3. Child abuse: In my dad's congregation was a young man, age 15, who at age 14 sexually assaulted a 4-year-old girl, also a member of the congregation. He was sent to juvenile detention for a year. When he came out his parents wanted to attend the same congregation even though the little victim and her family were still there. When the victim's family objected, as did many others in the congregation, the elders told them that they HAD to accept the sex offender back in that congregation (there are three others that meet in the same Hall) and gave a local needs talk on forgiveness. They also threatened disfellowshipping to anyone who talked about it. I was attending that congregation with my children at that time, and I knew nothing of this until one of the sisters told me not to let my children go to the bathroom by themselves. I found this kid's pictures on the Texas Sex Offender Database, and here he was invited to every social function, holding babies on his lap at the meetings, like nothing ever happened. The victim's family left, never to return. Do you blame them?
People throwing accusations around without evidence.
The above examples are the ones for which I have first-hand knowledge, so you can't say that I'm making unfounded accusations.
I'm not here to insult anyone.
Too late.
you may in fact be the one in need of therapy
I did go to therapy and it helped a lot.
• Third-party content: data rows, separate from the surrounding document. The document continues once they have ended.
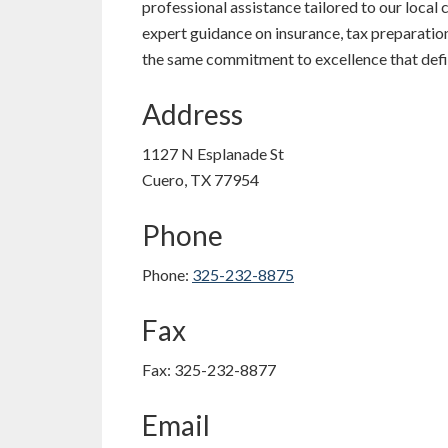
professional assistance tailored to our loca
expert guidance on insurance, tax preparation,
the same commitment to excellence that defin
Address
1127 N Esplanade St
Cuero, TX 77954
Phone
Phone:
325-232-8875
Fax
Fax: 325-232-8877
Email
When I first left the Witnesses I experienced severe panic and anxiety attacks, and talking it out through therapy helped. After my dad's suicide, therapy was VERY useful. I may find myself going back again, but I think most of my issues have been worked out for the moment.
I welcome an explanation of it's damning evidence against the Witnesses.
Okay, if you're going to be a writer, would you PLEASE work on your use of apostraphes? It's a real pet peeve of mine: you should have said "ITS damning evidence" NOT "IT'S." "It's" is a contraction of "it is" and "its" is a possessive pronoun. Not hard if you give it some thought.